PROBLEM TO WORK ON:
The entries below contain a line with "Epstein emails released by Congress." and a line with "March 2020 (1)". Quote exactly those two lines and all lines between them.

[Entries taken from a collection]
———

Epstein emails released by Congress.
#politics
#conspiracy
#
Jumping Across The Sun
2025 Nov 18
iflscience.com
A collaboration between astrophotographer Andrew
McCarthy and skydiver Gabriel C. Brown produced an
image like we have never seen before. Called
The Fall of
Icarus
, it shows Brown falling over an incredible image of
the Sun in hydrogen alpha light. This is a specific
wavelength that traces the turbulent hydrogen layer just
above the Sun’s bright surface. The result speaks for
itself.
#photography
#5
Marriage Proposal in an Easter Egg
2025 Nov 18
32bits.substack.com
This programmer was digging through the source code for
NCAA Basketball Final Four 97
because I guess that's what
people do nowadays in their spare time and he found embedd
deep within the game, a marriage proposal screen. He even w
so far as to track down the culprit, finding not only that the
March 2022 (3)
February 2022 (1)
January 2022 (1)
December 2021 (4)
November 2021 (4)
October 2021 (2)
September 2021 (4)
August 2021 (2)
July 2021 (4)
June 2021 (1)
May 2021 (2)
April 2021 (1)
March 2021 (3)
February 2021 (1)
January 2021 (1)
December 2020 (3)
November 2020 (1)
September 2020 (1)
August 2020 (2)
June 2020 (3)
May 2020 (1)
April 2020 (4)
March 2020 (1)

———

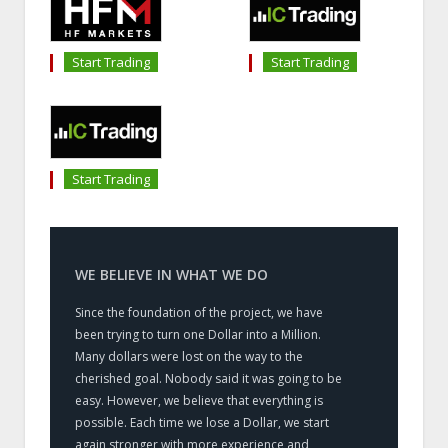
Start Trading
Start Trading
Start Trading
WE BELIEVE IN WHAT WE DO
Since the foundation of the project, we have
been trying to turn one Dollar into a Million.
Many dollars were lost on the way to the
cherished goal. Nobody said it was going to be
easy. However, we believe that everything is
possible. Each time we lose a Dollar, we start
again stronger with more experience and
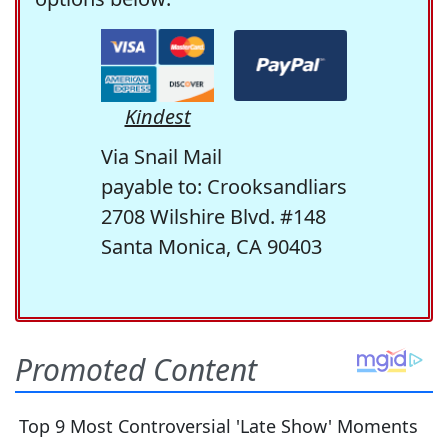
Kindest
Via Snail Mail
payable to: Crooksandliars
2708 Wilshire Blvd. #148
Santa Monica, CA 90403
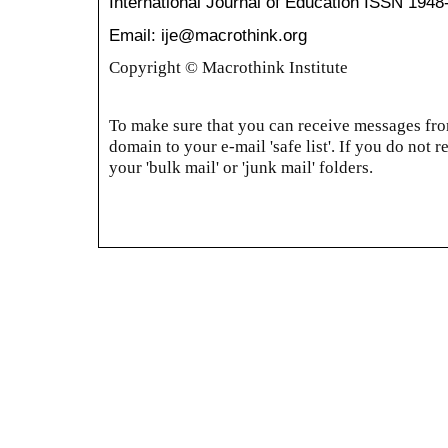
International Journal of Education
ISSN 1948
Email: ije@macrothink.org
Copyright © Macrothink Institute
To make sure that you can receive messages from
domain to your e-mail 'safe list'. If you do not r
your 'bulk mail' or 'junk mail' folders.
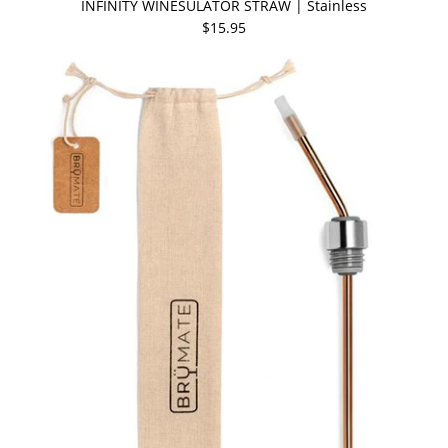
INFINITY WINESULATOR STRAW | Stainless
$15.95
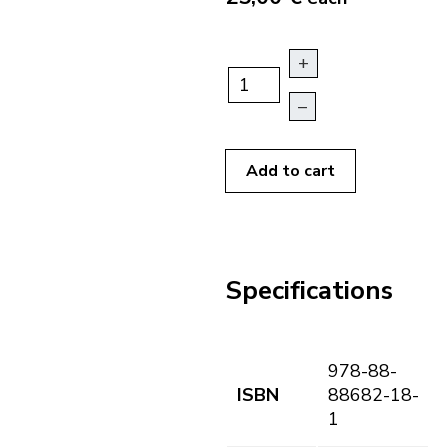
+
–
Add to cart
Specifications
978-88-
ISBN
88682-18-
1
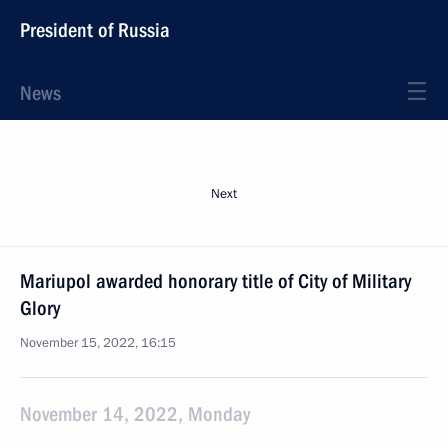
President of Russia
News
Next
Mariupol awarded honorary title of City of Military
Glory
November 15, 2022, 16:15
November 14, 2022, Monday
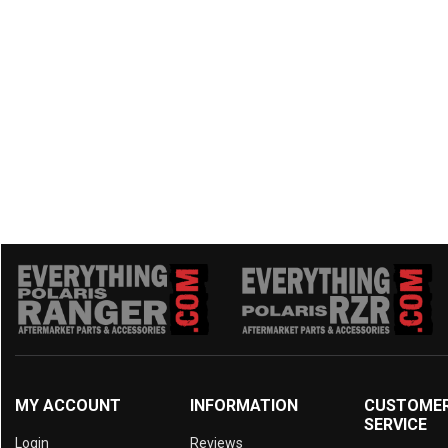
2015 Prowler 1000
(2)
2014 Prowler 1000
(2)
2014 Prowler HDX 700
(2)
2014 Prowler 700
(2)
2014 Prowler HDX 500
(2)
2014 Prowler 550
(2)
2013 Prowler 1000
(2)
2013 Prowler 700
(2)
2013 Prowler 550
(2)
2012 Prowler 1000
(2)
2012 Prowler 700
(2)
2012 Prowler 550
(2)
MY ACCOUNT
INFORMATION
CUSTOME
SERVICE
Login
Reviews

———

PROBLEM SOLUTION:
Epstein emails released by Congress.
#politics
#conspiracy
#
Jumping Across The Sun
2025 Nov 18
iflscience.com
A collaboration between astrophotographer Andrew
McCarthy and skydiver Gabriel C. Brown produced an
image like we have never seen before. Called
The Fall of
Icarus
, it shows Brown falling over an incredible image of
the Sun in hydrogen alpha light. This is a specific
wavelength that traces the turbulent hydrogen layer just
above the Sun’s bright surface. The result speaks for
itself.
#photography
#5
Marriage Proposal in an Easter Egg
2025 Nov 18
32bits.substack.com
This programmer was digging through the source code for
NCAA Basketball Final Four 97
because I guess that's what
people do nowadays in their spare time and he found embedd
deep within the game, a marriage proposal screen. He even w
so far as to track down the culprit, finding not only that the
March 2022 (3)
February 2022 (1)
January 2022 (1)
December 2021 (4)
November 2021 (4)
October 2021 (2)
September 2021 (4)
August 2021 (2)
July 2021 (4)
June 2021 (1)
May 2021 (2)
April 2021 (1)
March 2021 (3)
February 2021 (1)
January 2021 (1)
December 2020 (3)
November 2020 (1)
September 2020 (1)
August 2020 (2)
June 2020 (3)
May 2020 (1)
April 2020 (4)
March 2020 (1)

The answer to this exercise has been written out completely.